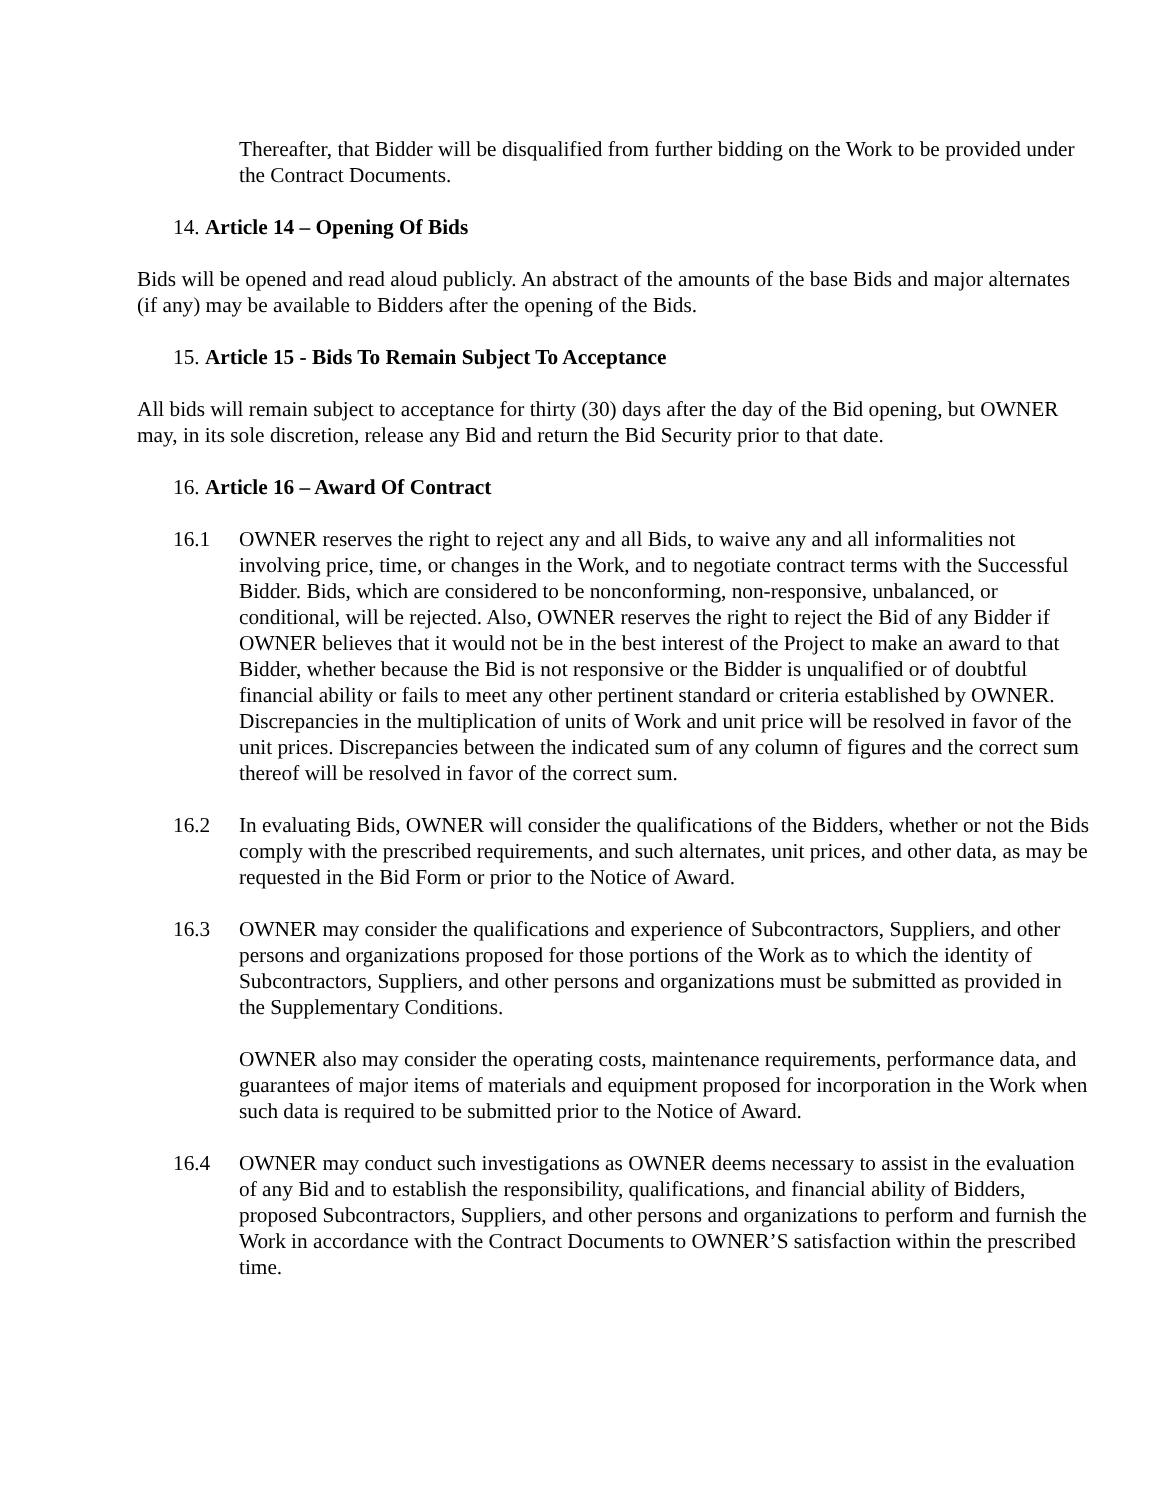Thereafter, that Bidder will be disqualified from further bidding on the Work to be provided under the Contract Documents.
14. Article 14 – Opening Of Bids
Bids will be opened and read aloud publicly. An abstract of the amounts of the base Bids and major alternates (if any) may be available to Bidders after the opening of the Bids.
15. Article 15 - Bids To Remain Subject To Acceptance
All bids will remain subject to acceptance for thirty (30) days after the day of the Bid opening, but OWNER may, in its sole discretion, release any Bid and return the Bid Security prior to that date.
16. Article 16 – Award Of Contract
16.1 OWNER reserves the right to reject any and all Bids, to waive any and all informalities not involving price, time, or changes in the Work, and to negotiate contract terms with the Successful Bidder. Bids, which are considered to be nonconforming, non-responsive, unbalanced, or conditional, will be rejected. Also, OWNER reserves the right to reject the Bid of any Bidder if OWNER believes that it would not be in the best interest of the Project to make an award to that Bidder, whether because the Bid is not responsive or the Bidder is unqualified or of doubtful financial ability or fails to meet any other pertinent standard or criteria established by OWNER. Discrepancies in the multiplication of units of Work and unit price will be resolved in favor of the unit prices. Discrepancies between the indicated sum of any column of figures and the correct sum thereof will be resolved in favor of the correct sum.
16.2 In evaluating Bids, OWNER will consider the qualifications of the Bidders, whether or not the Bids comply with the prescribed requirements, and such alternates, unit prices, and other data, as may be requested in the Bid Form or prior to the Notice of Award.
16.3 OWNER may consider the qualifications and experience of Subcontractors, Suppliers, and other persons and organizations proposed for those portions of the Work as to which the identity of Subcontractors, Suppliers, and other persons and organizations must be submitted as provided in the Supplementary Conditions.
OWNER also may consider the operating costs, maintenance requirements, performance data, and guarantees of major items of materials and equipment proposed for incorporation in the Work when such data is required to be submitted prior to the Notice of Award.
16.4 OWNER may conduct such investigations as OWNER deems necessary to assist in the evaluation of any Bid and to establish the responsibility, qualifications, and financial ability of Bidders, proposed Subcontractors, Suppliers, and other persons and organizations to perform and furnish the Work in accordance with the Contract Documents to OWNER’S satisfaction within the prescribed time.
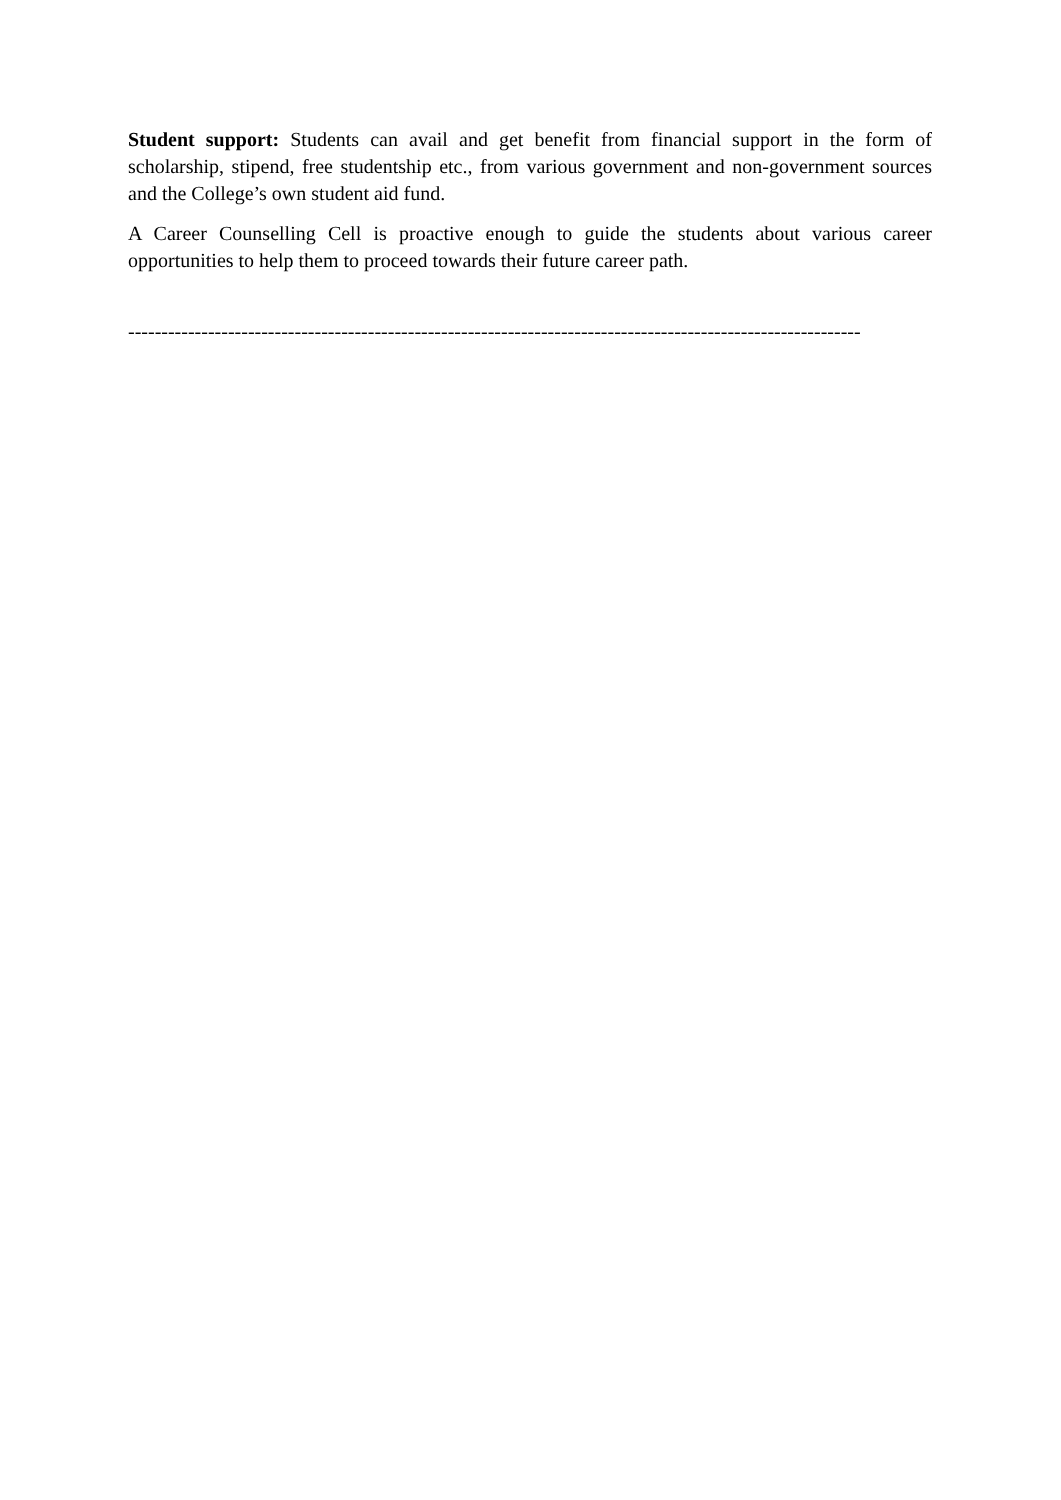Student support: Students can avail and get benefit from financial support in the form of scholarship, stipend, free studentship etc., from various government and non-government sources and the College’s own student aid fund.
A Career Counselling Cell is proactive enough to guide the students about various career opportunities to help them to proceed towards their future career path.
--------------------------------------------------------------------------------------------------------------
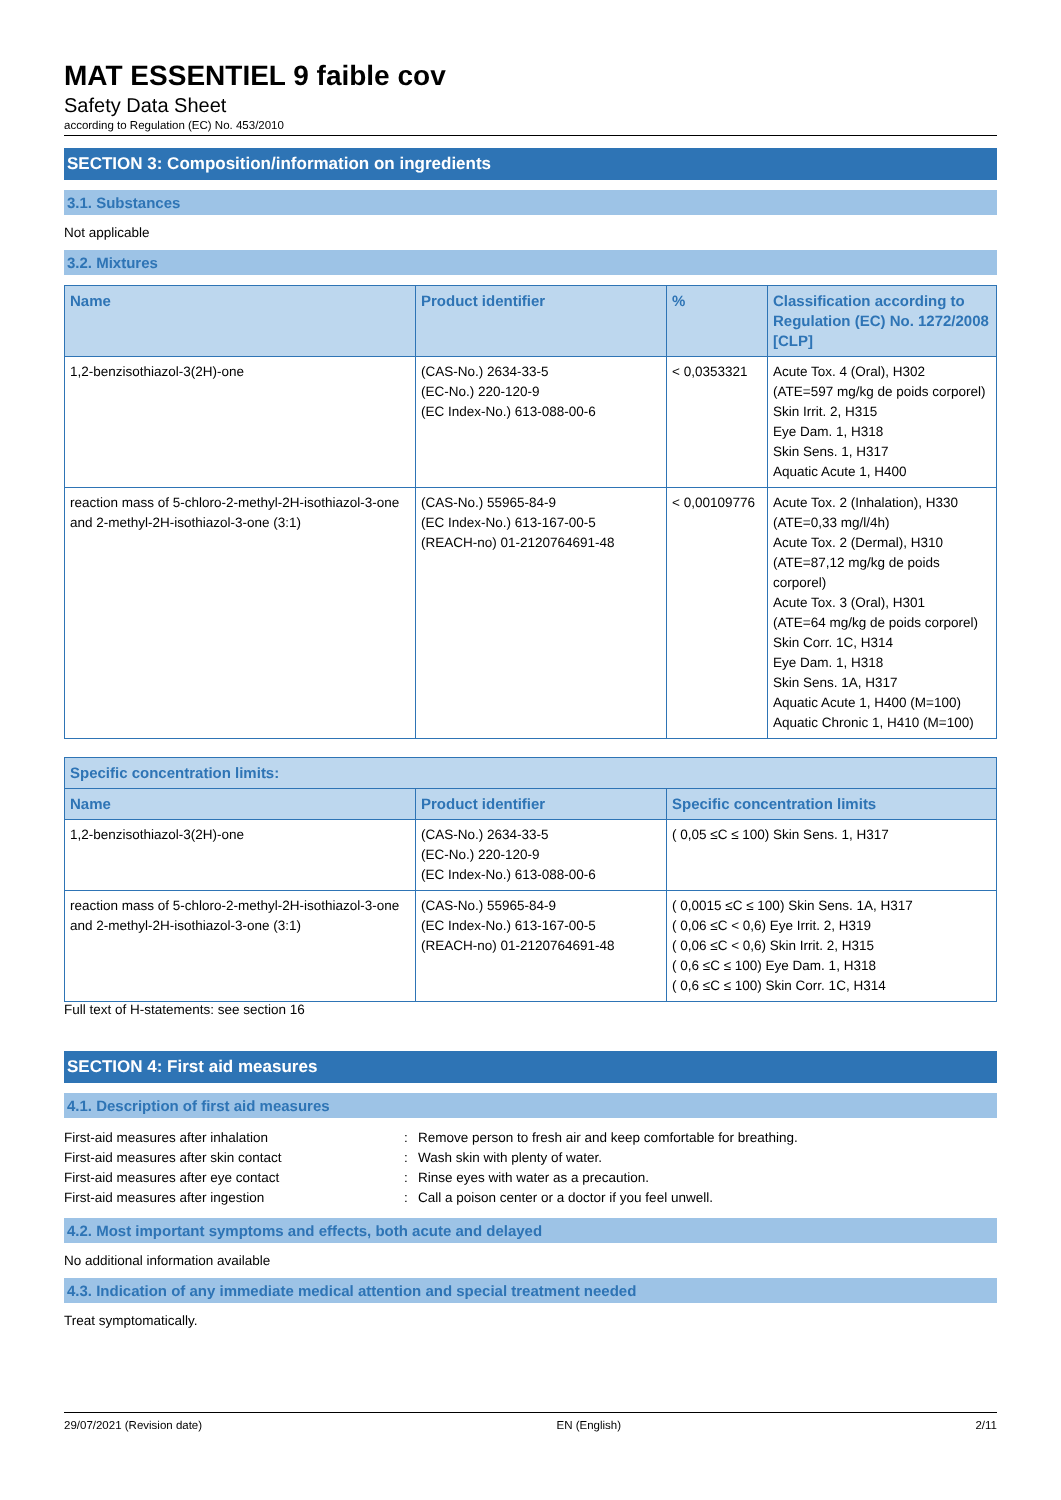MAT ESSENTIEL 9 faible cov
Safety Data Sheet
according to Regulation (EC) No. 453/2010
SECTION 3: Composition/information on ingredients
3.1. Substances
Not applicable
3.2. Mixtures
| Name | Product identifier | % | Classification according to Regulation (EC) No. 1272/2008 [CLP] |
| --- | --- | --- | --- |
| 1,2-benzisothiazol-3(2H)-one | (CAS-No.) 2634-33-5 (EC-No.) 220-120-9 (EC Index-No.) 613-088-00-6 | < 0,0353321 | Acute Tox. 4 (Oral), H302 (ATE=597 mg/kg de poids corporel) Skin Irrit. 2, H315 Eye Dam. 1, H318 Skin Sens. 1, H317 Aquatic Acute 1, H400 |
| reaction mass of 5-chloro-2-methyl-2H-isothiazol-3-one and 2-methyl-2H-isothiazol-3-one (3:1) | (CAS-No.) 55965-84-9 (EC Index-No.) 613-167-00-5 (REACH-no) 01-2120764691-48 | < 0,00109776 | Acute Tox. 2 (Inhalation), H330 (ATE=0,33 mg/l/4h) Acute Tox. 2 (Dermal), H310 (ATE=87,12 mg/kg de poids corporel) Acute Tox. 3 (Oral), H301 (ATE=64 mg/kg de poids corporel) Skin Corr. 1C, H314 Eye Dam. 1, H318 Skin Sens. 1A, H317 Aquatic Acute 1, H400 (M=100) Aquatic Chronic 1, H410 (M=100) |
| Specific concentration limits: | | |
| --- | --- | --- |
| Name | Product identifier | Specific concentration limits |
| 1,2-benzisothiazol-3(2H)-one | (CAS-No.) 2634-33-5 (EC-No.) 220-120-9 (EC Index-No.) 613-088-00-6 | ( 0,05 ≤C ≤ 100) Skin Sens. 1, H317 |
| reaction mass of 5-chloro-2-methyl-2H-isothiazol-3-one and 2-methyl-2H-isothiazol-3-one (3:1) | (CAS-No.) 55965-84-9 (EC Index-No.) 613-167-00-5 (REACH-no) 01-2120764691-48 | ( 0,0015 ≤C ≤ 100) Skin Sens. 1A, H317 ( 0,06 ≤C < 0,6) Eye Irrit. 2, H319 ( 0,06 ≤C < 0,6) Skin Irrit. 2, H315 ( 0,6 ≤C ≤ 100) Eye Dam. 1, H318 ( 0,6 ≤C ≤ 100) Skin Corr. 1C, H314 |
Full text of H-statements: see section 16
SECTION 4: First aid measures
4.1. Description of first aid measures
First-aid measures after inhalation
:
Remove person to fresh air and keep comfortable for breathing.
First-aid measures after skin contact
:
Wash skin with plenty of water.
First-aid measures after eye contact
:
Rinse eyes with water as a precaution.
First-aid measures after ingestion
:
Call a poison center or a doctor if you feel unwell.
4.2. Most important symptoms and effects, both acute and delayed
No additional information available
4.3. Indication of any immediate medical attention and special treatment needed
Treat symptomatically.
29/07/2021 (Revision date) EN (English) 2/11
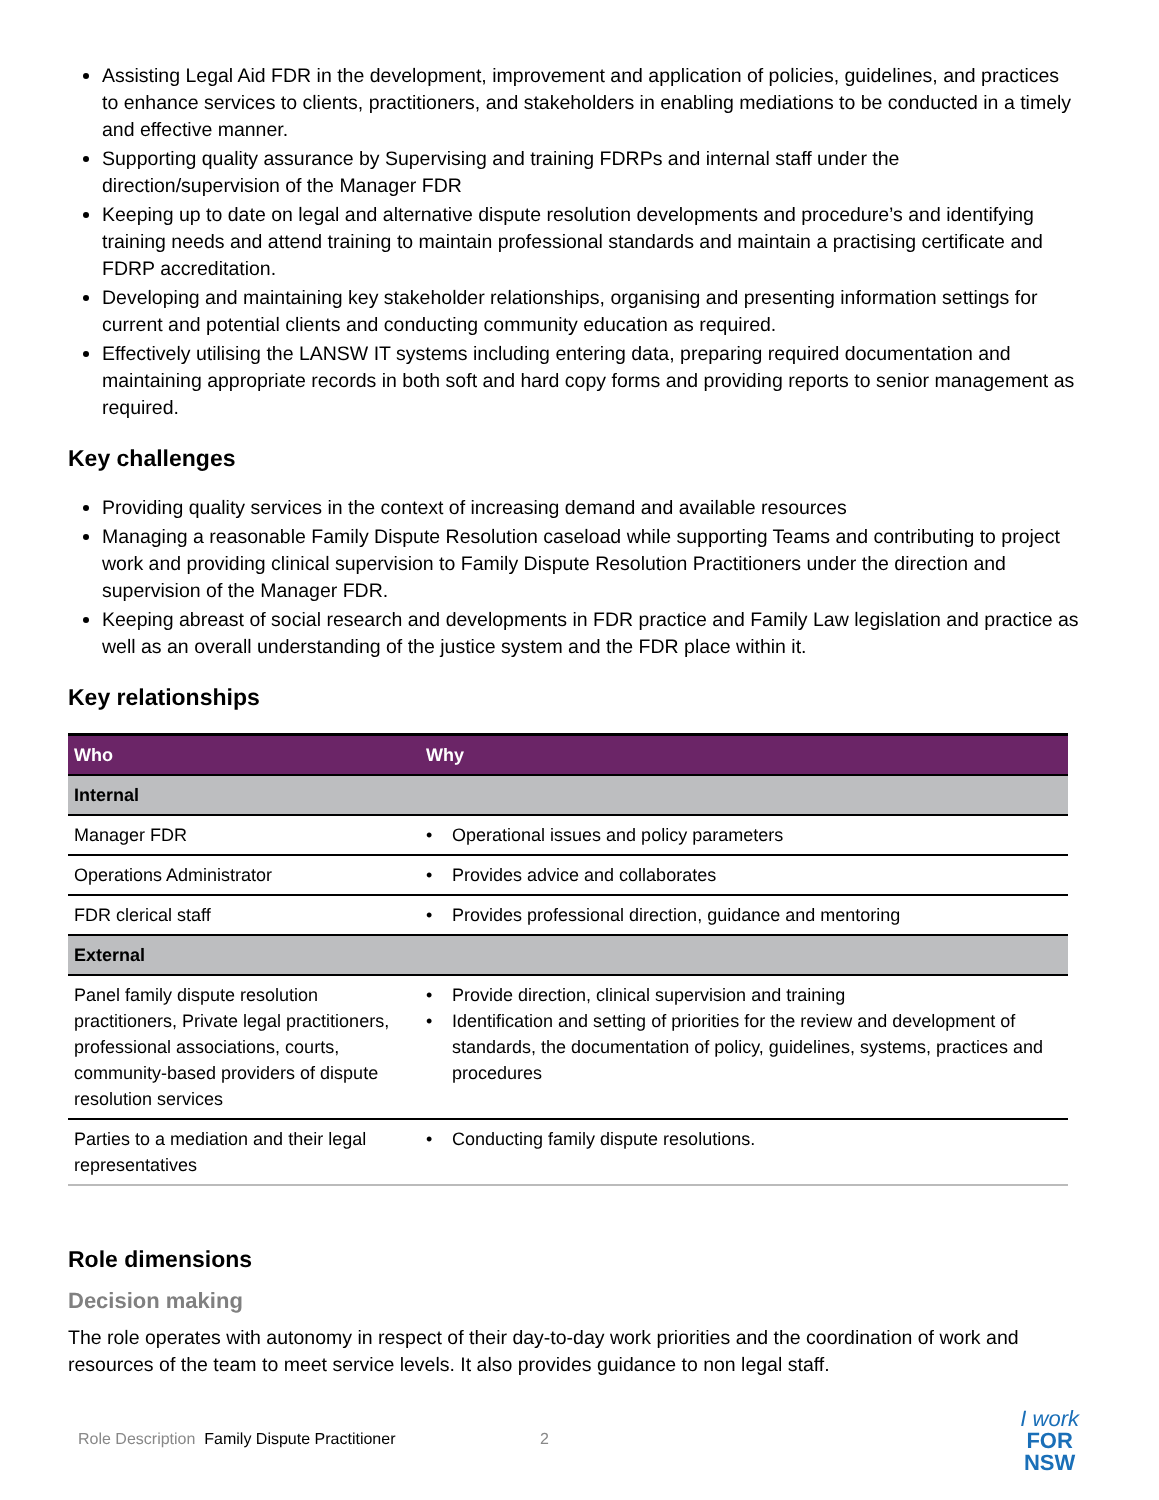Assisting Legal Aid FDR in the development, improvement and application of policies, guidelines, and practices to enhance services to clients, practitioners, and stakeholders in enabling mediations to be conducted in a timely and effective manner.
Supporting quality assurance by Supervising and training FDRPs and internal staff under the direction/supervision of the Manager FDR
Keeping up to date on legal and alternative dispute resolution developments and procedure’s and identifying training needs and attend training to maintain professional standards and maintain a practising certificate and FDRP accreditation.
Developing and maintaining key stakeholder relationships, organising and presenting information settings for current and potential clients and conducting community education as required.
Effectively utilising the LANSW IT systems including entering data, preparing required documentation and maintaining appropriate records in both soft and hard copy forms and providing reports to senior management as required.
Key challenges
Providing quality services in the context of increasing demand and available resources
Managing a reasonable Family Dispute Resolution caseload while supporting Teams and contributing to project work and providing clinical supervision to Family Dispute Resolution Practitioners under the direction and supervision of the Manager FDR.
Keeping abreast of social research and developments in FDR practice and Family Law legislation and practice as well as an overall understanding of the justice system and the FDR place within it.
Key relationships
| Who | Why | |
| --- | --- | --- |
| Internal | | |
| Manager FDR | • | Operational issues and policy parameters |
| Operations Administrator | • | Provides advice and collaborates |
| FDR clerical staff | • | Provides professional direction, guidance and mentoring |
| External | | |
| Panel family dispute resolution practitioners, Private legal practitioners, professional associations, courts, community-based providers of dispute resolution services | • • | Provide direction, clinical supervision and training Identification and setting of priorities for the review and development of standards, the documentation of policy, guidelines, systems, practices and procedures |
| Parties to a mediation and their legal representatives | • | Conducting family dispute resolutions. |
Role dimensions
Decision making
The role operates with autonomy in respect of their day-to-day work priorities and the coordination of work and resources of the team to meet service levels. It also provides guidance to non legal staff.
Role Description Family Dispute Practitioner 2
I work
FOR
NSW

========

### Activity:
Look back at the data above. Transcribe exactly the lines starting at the line that contains "4.1. Description of first aid measures" and ending at the line that contains "Call a poison".

### Response area:
4.1. Description of first aid measures
First-aid measures after inhalation
:
Remove person to fresh air and keep comfortable for breathing.
First-aid measures after skin contact
:
Wash skin with plenty of water.
First-aid measures after eye contact
:
Rinse eyes with water as a precaution.
First-aid measures after ingestion
:
Call a poison center or a doctor if you feel unwell.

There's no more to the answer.